Die COVID-19-Pandemie wirkt sich seit Monaten äußerst negativ auf die gesamte chinesische Wirtschaft aus. Dabei zeigen sich die kritischen Folgen vor allem bei kleinen und mittleren Unternehmen (KMU). Um ihre Überlebenschance zu erhöhen sowie ihre Zuversicht und ihren Mut zu stärken, hat die chinesische Regierung unlängst weitere Steuervergünstigungen erlassen.
Die Steuerämter in allen Landesteilen sind derzeit dabei, den Unternehmen durch Online-Plattformen und „kontaktlose“ administrative Dienstleistungen dabei zu helfen, die steuerliche Entlastungspolitik zu nutzen. Steuern und Abgaben sollten reduziert werden, während Dienstleistungen des Staates zur Verfügung gestellt würden, hieß es von den Behörden.
Zhou Wen arbeitet beim Steueramt im Bezirk Longhua in der südchinesischen Metropole Shenzhen. Ihm zufolge kann die Einreichung der Steuererklärung mittlerweile vollständig in digital-elektronischer Form erfolgen. An einem mit Gesichtserkennung ausgerüsteten Automaten dauere der gesamte Prozess nicht einmal zwei Minuten, so Zhou.
Qiu Min hat ein Gastronomie-Unternehmen in Nanchang, der Hauptstadt der südchinesischen Provinz Jiangxi, gegründet. Die 20 Quittungen, die sie bei der Gründung des Unternehmens erhalten hat, kann die Firmenchefin nun unproblematisch in elektronische Form bringen und per E-Mail an das lokale Steueramt schicken. Qiu sagt: „Man braucht keinen Termin vereinbaren und dann hingehen. Es ist so einfach wie Online-Shopping.“
Angaben der chinesischen Staatlichen Steuerbehörde zufolge sind inzwischen 99 Prozent der chinesischen Steuerzahler in der Lage, ihre steuerlichen Angelegenheiten online abzuwickeln. Erkennbar sei dieser Trend vor allem nach dem Ausbruch der COVID-19-Pandemie gewesen, so die Behörde weiter. Erklärungen über steuerliche Vorteile und Steuervergünstigungen hätten nach und nach in Form von Anrufen und Livestreams durchgeführt werden können. Bei Videochats könnten die Fragen der Steuerzahler in Echtzeit ausführlich beantwortet werden.
In der einst von COVID-19 schwer getroffenen Stadt Wuhan ist es dem lokalen Steueramt inzwischen gelungen, den Unternehmern durch Online-Plattformen eine schnelle und einfache Fern-Abwicklung ihrer Steuerangelegenheiten zu ermöglichen.
In den vergangenen sechs Monaten hat die chinesische Regierung mehrfach Steuervergünstigungen für KMU erlassen.
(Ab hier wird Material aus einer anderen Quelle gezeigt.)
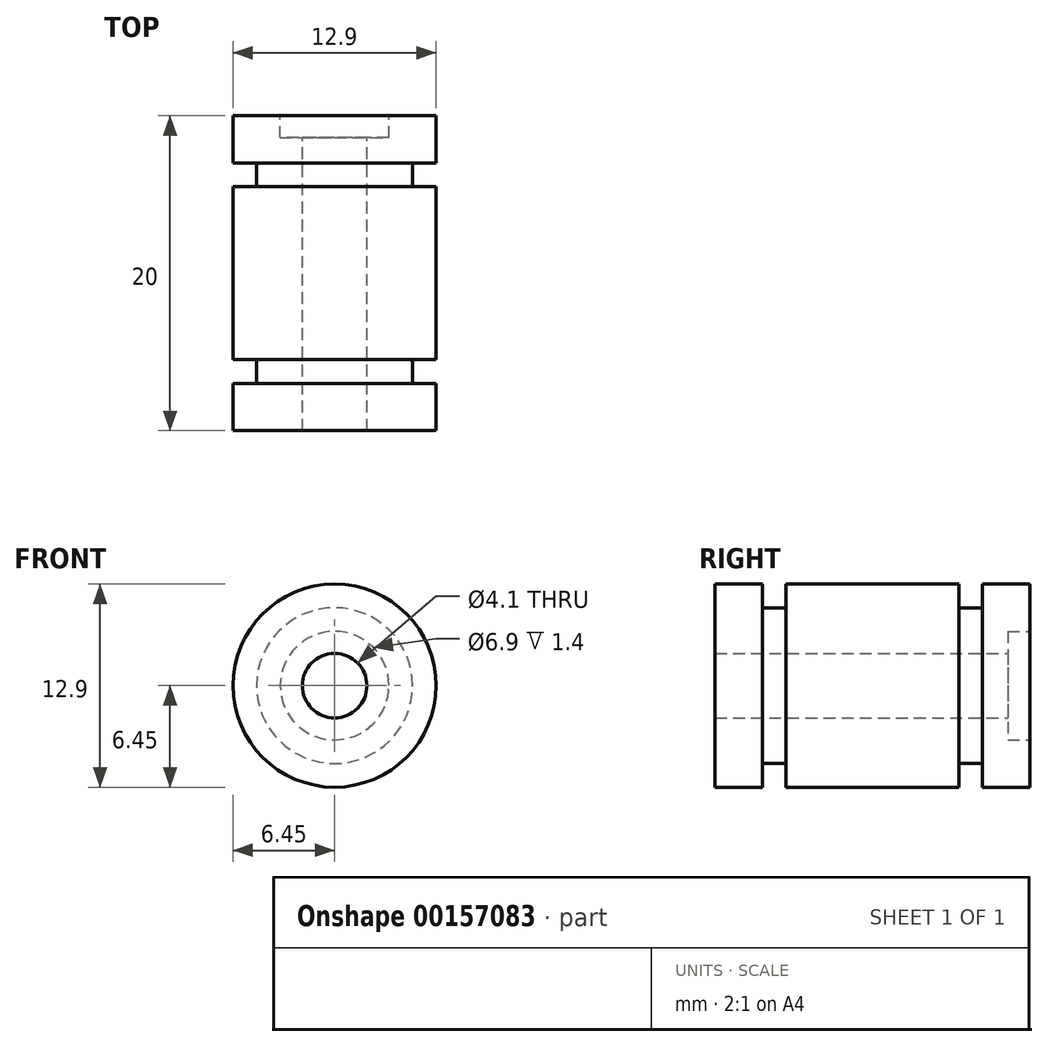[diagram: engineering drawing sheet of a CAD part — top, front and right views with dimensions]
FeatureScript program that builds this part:
annotation { "Feature Type Name" : "Feature", "Feature Type Description" : "" }
export const myFeature = defineFeature(function(context is Context, id is Id, definition is map)
    precondition{}
    {
        {
            var Q0;
            Q0=qCreatedBy(makeId("Right.planeOp"),FACE);
            var sketch = newSketch(context, id + "F0", { "sketchPlane" : qUnion([Q0])});
            skLineSegment(sketch, "E0", {"start": v(11.47, 0) * mm, "end": v(0, 0) * mm, "construction": true});
            skLineSegment(sketch, "E1", {"start": v(18.6, 2.05) * mm, "end": v(0, 2.05) * mm});
            skLineSegment(sketch, "E2", {"start": v(18.6, 2.05) * mm, "end": v(18.6, 3.45) * mm});
            skLineSegment(sketch, "E3", {"start": v(20, 3.45) * mm, "end": v(18.6, 3.45) * mm});
            skLineSegment(sketch, "E4", {"start": v(20, 3.45) * mm, "end": v(20, 6.45) * mm});
            skLineSegment(sketch, "E5", {"start": v(17, 6.45) * mm, "end": v(20, 6.45) * mm});
            skLineSegment(sketch, "E6", {"start": v(17, 6.45) * mm, "end": v(17, 4.95) * mm});
            skLineSegment(sketch, "E7", {"start": v(15.5, 4.95) * mm, "end": v(17, 4.95) * mm});
            skLineSegment(sketch, "E8", {"start": v(3, 4.95) * mm, "end": v(3, 6.45) * mm});
            skLineSegment(sketch, "E9", {"start": v(0, 6.45) * mm, "end": v(3, 6.45) * mm});
            skLineSegment(sketch, "E10", {"start": v(0, 6.45) * mm, "end": v(0, 2.05) * mm});
            skLineSegment(sketch, "E11", {"start": v(4.5, 4.95) * mm, "end": v(4.5, 6.45) * mm});
            skLineSegment(sketch, "E12", {"start": v(4.5, 6.45) * mm, "end": v(15.5, 6.45) * mm});
            skLineSegment(sketch, "E13", {"start": v(15.5, 6.45) * mm, "end": v(15.5, 4.95) * mm});
            skLineSegment(sketch, "E14.trimOffspring", {"start": v(4.5, 4.95) * mm, "end": v(3, 4.95) * mm});
            skSolve(sketch);
        }
        {
            var Q0;
            Q0=makeQuery(id+"F0.imprint","IMPRINT",FACE,{"disambiguationData":[TD([[makeQuery(id+"F0.imprint","IMPRINT",EDGE,{"derivedFrom":sQuery(id+"F0.wireOp",EDGE,"E1")}),-1.0]])]});
            var Q1;
            Q1=sQuery(id+"F0.wireOp",EDGE,"E0");
            revolve(context, id + "F1", {"entities" : qUnion([Q0]), "axis" : qUnion([Q1]), "revolveType" : RevolveType.FULL});
        }
    });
Die meisten davon sind bis zum Ende des laufenden Jahres gültig, was die Zuversicht der Unternehmer gestärkt hat.
Xiong Meijia besitzt eine Autoreparaturwerkstatt in der Stadt Dexing in der Provinz Jiangxi. Bis Ende Juni profitierte ihr Unternehmen von einer Pandemie-bedingten Mehrwertsteuersenkung von 3,0 Prozent auf 1,0 Prozent. Zu ihrer Überraschung erhielt sie am 29. Juni eine Nachricht, der zufolge die Steuervergünstigungen für kleine Unternehmen bis Jahresende verlängert wurden. Xiongs Berechnungen zufolge muss sie für einen jüngsten Auftrag dadurch lediglich Steuern in Höhe von 1.932 Yuan RMB (236 Euro) zahlen. Durch die Verlängerung der Steuervergünstigungen könne sie bei diesem Auftrag insgesamt 3.864 Yuan RMB (472 Euro) einsparen, so die Unternehmerin.
Eine Verlängerung der Steuervergünstigungen sorgte bei He Ke, Firmenchef des Yuanrong-Reisebüros in der Region Huangshan in der zentralchinesischen Provinz Anhui, für eine noch größere Überraschung. Wegen der Ermäßigung der Sozialabgaben und des verlängerten Mehrwertsteuer-Sondersatzes kann das Unternehmen eigenen Angaben zufolge in diesem Jahr 175,9 Millionen Yuan RMB (21,7 Millionen Euro) einsparen.
Mehrere Wirtschaftsexperten gehen mittlerweile davon aus, dass die Umsetzung der Steuervergünstigungen beträchtlich zur Erhöhung der Überlebenschance zahlreicher KMU und dadurch zur Wiederbelebung der gesamten chinesischen Wirtschaft nach der Pandemie beitragen wird.